O empresário Joesley Batista – um dos donos da holding J&F –, o diretor de Relações Institucionais do grupo, Ricardo Saud, e o advogado da empresa Francisco de Assis e Silva chegaram na manhã desta quinta-feira (7) à sede da Procuradoria Geral da República (PGR) para prestar depoimentos e esclarecer o conteúdo do áudio que aponta omissão de informações dos três delatores aos investigadores da Lava Jato.

Na última segunda-feira (4), o procurador-geral da República, Rodrigo Janot, determinou a abertura de investigações para apurar indícios de omissão de informações de práticas de crimes no acordo de delação premiada dos executivos do grupo J&F, controlador do frigorífico JBS.

Segundo Janot, dependendo do resultado da investigação, os benefícios oferecidos no acordo de colaboração de Joesley, Saud e Assis poderão ser cancelados.

O áudio que pode levar à anulação dos benefícios dos delatores da J&F foi gravado, aparentemente por descuido, em 17 de março. Na conversa de quatro horas, Joesley Batista e Ricardo Saud falam de uma suposta atuação do ex-procurador da República Marcello Miller para ajudar os executivos da holding a fechar a delação, que garantiu, entre os benefícios, imunidade penal aos delatores. À época, Miller ainda trabalhava no Ministério Público.

Em um dos trechos da gravação que está sendo investigada pela PGR, Joesley Batista relata ao diretor de Relações Institucionais que Marcelo Miller incentivou o procurador-geral da República a fechar acordo de delação premiada com os executivos da J&F.

O dono da JBS ressalta ainda a importância de eles se aproximarem de Miller para “chegar no Janot” e, com isso, negociarem a delação premiada com imunidade penal, que assegurou que os delatores da empresa não seriam denunciados pelo Ministério Público.

No bate-papo, Ricardo Saud também conta que Marcelo Miller repassava informações a Janot por meio de um “amigo em comum”.

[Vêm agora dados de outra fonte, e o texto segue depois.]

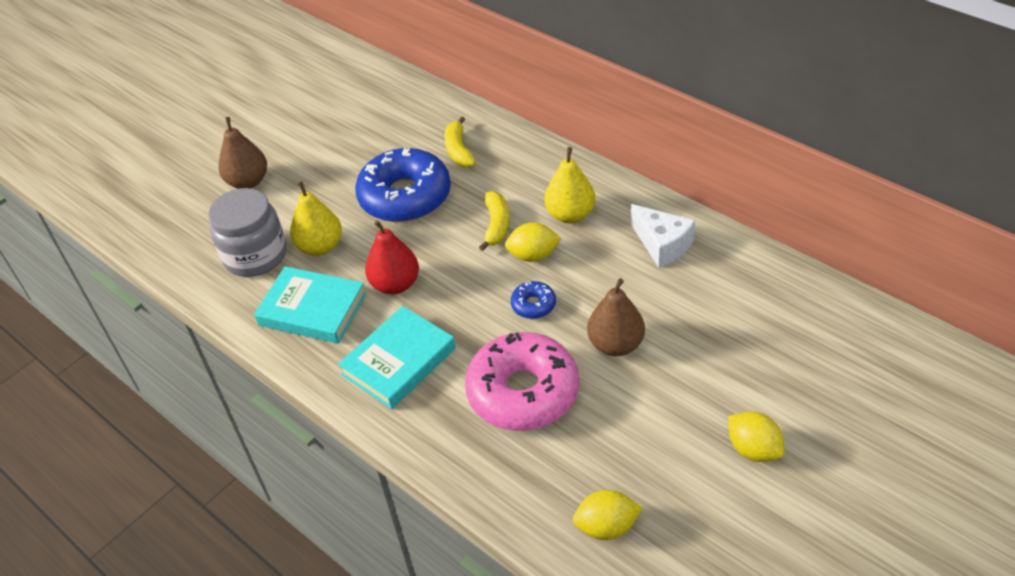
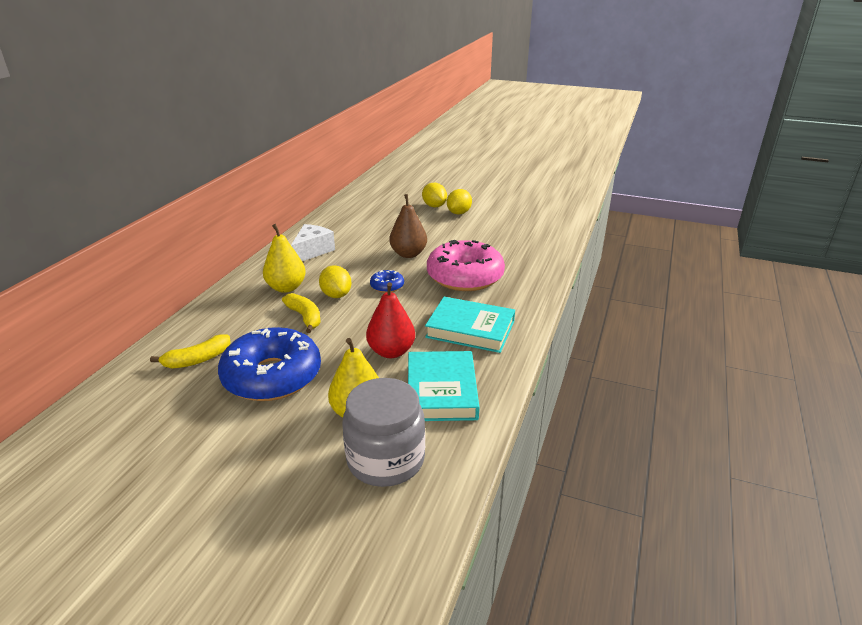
camera: 115 degrees left, 15 degrees down
(248, 182) = (254, 521): brown pear -> none
(496, 225) = (305, 317): yellow banana -> yellow banana turned 75 degrees clockwise
(606, 527) = (534, 240): yellow lemon -> yellow lemon (434, 206)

Miller trabalhou com Janot durante três anos, período no qual atuou nos casos ligados à Lava Jato. Ele deixou a PGR em abril deste ano e passou a atuar no escritório de advocacia Trench Rossei e Watanabe, que atende a JBS.

Como advogado, o ex-procurador Miller chegou a atuar nas negociações da JBS para fechar um acordo de leniência, mas o escritório no qual ele trabalhava deixou o caso antes do fechamento do acerto. Em julho, Miller foi desligado do escritório. Agora, a PGR também quer apurar os motivos da saída do ex-procurador da banca de advocacia.

Na segunda-feira, após Janot anunciar a investigação para apurar eventuais irregularidades na delação dos executivos da J&F, a assessoria de Marcelo Miller divulgou uma nota na qual o ex-procurador se dizia inocente.

“Marcello Miller tem convicção de que não cometeu qualquer crime ou ato de improbidade administrativa e informa que está à disposição das autoridades para prestar todos os esclarecimentos”, diz o comunicado de Miller.